Question

What is the correlation between pressure and elevation for an ideal gas?

Answer 1

Explanation:

Expression for vertical fluid pressure is as follows.

               $\frac{dP}{dh} = \rho \times g$ ........... (1)

where,     p = pressure

            $\rho$ = density

               g = acceleration due to gravity

               h = height

Since, g is negative then it means that an increase in height will lead to decrease in pressure.

Also, expression for density according to ideal gas law is as follows.

                 $\rho = \frac{mP}{kT}$ .......... (2)

where,         m = average mass or air molecule

                    P = pressure at a given point

                    k = Boltzmann constant

                    T = temperature in kelvin

Substituting values from equation (2) into equation (1) as follows.

              $\frac{dP}{dh} = \rho \times g$

              $\frac{dP}{dh} = \frac{mP}{kT} \times g$

               $\frac{dP}{P} = \frac{mg}{kT}dh$

Now, on applying integration on both the sides we get the following.
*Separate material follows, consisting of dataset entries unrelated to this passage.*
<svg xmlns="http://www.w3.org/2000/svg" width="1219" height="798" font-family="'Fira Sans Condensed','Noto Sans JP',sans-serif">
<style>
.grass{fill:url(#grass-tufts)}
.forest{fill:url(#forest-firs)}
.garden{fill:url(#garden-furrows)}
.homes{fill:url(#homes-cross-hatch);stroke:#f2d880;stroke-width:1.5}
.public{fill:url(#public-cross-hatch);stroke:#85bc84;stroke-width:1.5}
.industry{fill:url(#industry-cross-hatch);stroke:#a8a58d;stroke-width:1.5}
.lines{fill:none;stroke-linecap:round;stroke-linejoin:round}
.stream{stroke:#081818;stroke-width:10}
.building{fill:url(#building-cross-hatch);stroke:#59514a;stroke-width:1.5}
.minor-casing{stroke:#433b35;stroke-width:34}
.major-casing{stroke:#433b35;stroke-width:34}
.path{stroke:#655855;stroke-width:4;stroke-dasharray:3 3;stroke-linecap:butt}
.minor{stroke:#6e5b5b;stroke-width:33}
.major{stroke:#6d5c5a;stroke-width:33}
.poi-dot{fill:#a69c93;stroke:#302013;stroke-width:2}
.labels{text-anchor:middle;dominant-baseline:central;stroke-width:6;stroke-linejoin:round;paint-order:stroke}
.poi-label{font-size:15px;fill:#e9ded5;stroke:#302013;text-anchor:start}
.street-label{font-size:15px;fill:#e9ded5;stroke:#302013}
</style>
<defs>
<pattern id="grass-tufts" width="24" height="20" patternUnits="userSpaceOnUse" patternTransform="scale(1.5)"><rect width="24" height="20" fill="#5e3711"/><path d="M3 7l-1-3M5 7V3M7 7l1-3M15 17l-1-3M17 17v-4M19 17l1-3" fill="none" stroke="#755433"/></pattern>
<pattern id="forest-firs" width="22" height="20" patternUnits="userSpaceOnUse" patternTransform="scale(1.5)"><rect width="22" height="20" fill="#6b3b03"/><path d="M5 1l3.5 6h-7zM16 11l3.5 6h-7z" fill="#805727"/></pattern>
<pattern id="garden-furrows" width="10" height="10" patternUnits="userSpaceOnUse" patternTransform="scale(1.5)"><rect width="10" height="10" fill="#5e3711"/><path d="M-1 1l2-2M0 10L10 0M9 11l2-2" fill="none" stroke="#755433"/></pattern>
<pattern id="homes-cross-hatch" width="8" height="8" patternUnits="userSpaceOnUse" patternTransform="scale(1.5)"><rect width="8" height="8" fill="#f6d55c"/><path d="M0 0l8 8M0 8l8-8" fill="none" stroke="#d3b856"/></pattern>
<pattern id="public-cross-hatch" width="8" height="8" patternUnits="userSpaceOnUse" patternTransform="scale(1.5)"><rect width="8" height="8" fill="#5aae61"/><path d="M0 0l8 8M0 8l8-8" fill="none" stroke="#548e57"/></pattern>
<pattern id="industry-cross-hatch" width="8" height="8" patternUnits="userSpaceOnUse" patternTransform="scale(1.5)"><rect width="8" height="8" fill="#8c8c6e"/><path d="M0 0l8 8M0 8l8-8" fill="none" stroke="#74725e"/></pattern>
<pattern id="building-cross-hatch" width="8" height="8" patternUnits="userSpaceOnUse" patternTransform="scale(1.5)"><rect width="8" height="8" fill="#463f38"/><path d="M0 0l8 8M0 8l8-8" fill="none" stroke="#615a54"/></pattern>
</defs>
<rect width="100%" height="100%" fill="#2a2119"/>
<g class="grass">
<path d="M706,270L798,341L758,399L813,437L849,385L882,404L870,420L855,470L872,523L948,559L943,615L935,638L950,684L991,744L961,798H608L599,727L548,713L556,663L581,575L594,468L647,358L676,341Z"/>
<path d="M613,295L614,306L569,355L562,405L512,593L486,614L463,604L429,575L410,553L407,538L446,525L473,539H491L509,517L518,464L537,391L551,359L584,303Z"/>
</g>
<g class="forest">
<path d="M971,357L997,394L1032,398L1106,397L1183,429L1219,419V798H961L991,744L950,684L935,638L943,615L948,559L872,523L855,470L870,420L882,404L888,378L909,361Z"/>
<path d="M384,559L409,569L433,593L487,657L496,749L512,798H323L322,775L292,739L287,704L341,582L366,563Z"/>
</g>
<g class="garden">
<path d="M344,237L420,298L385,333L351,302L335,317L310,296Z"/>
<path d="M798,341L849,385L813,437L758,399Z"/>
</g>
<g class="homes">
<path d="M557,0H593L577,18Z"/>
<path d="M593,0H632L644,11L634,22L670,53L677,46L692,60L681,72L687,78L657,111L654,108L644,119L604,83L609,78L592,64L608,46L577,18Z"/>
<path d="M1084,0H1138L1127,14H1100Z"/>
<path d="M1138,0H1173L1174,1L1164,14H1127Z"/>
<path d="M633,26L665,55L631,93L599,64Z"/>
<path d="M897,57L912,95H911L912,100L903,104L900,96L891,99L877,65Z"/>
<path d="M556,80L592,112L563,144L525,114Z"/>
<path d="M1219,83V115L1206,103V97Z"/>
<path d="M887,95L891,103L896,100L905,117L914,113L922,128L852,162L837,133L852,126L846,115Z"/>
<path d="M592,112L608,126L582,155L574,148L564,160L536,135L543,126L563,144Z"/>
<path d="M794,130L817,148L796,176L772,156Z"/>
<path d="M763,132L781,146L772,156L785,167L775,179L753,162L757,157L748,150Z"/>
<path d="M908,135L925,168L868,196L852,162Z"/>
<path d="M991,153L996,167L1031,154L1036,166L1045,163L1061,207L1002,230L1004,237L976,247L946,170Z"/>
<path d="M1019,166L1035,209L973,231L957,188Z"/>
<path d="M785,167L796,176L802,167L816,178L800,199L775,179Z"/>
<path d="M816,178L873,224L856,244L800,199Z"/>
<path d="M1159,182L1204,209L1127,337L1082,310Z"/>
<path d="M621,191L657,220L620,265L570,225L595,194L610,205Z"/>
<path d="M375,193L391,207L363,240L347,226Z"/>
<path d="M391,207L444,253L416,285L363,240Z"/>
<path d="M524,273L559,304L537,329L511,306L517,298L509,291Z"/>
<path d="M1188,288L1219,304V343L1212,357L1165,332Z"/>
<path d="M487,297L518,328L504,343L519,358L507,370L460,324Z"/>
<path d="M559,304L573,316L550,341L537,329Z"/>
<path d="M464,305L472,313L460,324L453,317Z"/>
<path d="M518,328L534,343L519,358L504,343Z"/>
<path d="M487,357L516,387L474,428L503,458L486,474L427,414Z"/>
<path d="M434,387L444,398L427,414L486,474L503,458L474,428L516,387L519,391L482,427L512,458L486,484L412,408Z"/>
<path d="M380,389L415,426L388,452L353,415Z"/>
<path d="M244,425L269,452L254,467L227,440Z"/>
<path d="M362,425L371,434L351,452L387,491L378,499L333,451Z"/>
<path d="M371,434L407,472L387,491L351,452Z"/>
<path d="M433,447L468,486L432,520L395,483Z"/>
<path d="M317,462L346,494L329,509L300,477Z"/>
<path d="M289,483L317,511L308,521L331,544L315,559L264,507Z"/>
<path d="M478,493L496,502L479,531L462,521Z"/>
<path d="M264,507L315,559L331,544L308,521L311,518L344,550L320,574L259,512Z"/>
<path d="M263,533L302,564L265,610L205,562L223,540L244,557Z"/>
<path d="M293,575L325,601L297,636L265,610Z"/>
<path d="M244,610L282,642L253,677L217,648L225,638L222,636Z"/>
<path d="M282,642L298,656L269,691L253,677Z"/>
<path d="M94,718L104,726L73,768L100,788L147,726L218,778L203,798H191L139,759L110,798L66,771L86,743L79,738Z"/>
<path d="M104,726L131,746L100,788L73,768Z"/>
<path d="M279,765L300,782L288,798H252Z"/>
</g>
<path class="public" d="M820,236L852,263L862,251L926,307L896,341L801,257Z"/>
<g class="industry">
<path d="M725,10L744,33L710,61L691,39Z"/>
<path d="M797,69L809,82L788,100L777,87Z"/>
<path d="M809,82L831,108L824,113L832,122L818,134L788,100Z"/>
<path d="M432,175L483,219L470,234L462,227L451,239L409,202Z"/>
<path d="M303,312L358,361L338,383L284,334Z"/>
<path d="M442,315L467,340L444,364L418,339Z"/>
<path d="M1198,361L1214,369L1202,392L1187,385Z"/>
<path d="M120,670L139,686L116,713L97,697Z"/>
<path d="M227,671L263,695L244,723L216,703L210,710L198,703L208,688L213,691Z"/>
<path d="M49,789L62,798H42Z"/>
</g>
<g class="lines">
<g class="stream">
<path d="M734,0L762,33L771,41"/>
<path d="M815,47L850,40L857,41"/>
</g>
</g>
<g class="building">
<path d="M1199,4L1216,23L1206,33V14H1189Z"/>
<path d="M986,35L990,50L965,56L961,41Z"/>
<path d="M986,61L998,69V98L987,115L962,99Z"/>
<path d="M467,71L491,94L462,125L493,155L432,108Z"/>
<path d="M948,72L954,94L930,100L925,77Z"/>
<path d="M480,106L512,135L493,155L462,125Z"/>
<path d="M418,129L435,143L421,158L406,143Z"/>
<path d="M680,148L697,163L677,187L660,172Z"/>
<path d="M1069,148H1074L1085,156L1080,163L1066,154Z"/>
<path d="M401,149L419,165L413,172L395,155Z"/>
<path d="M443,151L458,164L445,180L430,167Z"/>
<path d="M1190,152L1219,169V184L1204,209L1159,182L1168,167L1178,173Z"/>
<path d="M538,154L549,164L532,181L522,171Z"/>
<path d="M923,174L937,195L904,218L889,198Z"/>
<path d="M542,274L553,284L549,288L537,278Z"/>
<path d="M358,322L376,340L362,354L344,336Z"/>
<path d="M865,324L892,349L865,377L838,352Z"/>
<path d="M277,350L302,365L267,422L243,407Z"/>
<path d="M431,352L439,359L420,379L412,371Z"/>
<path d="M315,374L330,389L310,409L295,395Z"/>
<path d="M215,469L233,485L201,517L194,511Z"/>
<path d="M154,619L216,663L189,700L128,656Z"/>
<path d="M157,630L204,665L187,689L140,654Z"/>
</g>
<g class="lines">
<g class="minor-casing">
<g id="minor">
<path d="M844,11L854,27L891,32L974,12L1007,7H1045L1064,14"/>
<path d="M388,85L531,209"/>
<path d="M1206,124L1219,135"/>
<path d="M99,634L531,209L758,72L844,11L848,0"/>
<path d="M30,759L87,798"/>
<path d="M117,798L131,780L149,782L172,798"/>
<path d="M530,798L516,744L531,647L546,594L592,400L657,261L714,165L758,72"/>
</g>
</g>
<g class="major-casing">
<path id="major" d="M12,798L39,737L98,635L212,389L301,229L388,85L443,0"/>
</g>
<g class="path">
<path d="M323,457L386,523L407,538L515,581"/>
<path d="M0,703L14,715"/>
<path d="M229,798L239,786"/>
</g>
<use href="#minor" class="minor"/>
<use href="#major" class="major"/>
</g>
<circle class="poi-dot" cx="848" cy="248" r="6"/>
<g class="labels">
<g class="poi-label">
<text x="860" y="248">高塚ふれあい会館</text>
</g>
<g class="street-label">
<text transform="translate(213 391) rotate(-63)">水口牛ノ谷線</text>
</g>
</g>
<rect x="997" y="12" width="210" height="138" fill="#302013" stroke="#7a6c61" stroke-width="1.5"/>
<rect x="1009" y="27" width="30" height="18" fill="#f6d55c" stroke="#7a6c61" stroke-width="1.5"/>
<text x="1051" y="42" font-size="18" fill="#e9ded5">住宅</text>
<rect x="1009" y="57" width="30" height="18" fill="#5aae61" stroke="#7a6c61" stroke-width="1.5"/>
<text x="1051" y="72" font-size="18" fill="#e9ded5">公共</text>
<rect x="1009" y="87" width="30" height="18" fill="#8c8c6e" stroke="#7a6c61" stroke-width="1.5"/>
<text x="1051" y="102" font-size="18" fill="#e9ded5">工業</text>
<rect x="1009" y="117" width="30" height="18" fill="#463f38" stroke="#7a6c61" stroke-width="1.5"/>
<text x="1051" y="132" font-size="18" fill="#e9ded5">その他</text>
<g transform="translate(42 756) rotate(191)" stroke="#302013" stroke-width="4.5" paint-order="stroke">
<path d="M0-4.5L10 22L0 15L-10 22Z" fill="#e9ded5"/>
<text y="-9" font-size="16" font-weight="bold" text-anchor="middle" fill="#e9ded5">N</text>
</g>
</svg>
                    $ln\frac{P_{h}}{P^{o}} = \frac{-mgh}{kT}$

or,                          $P_{h} = P_{o}e^{\frac{-mgh}{kT}}$                    

where,           $P_{h}$ = pressure at height h

                      $P_{o}$ = pressure at reference point    

Thus, we can conclude that the correlation between pressure and elevation for an ideal gas is  $P_{h} = P_{o}e^{\frac{-mgh}{kT}}$.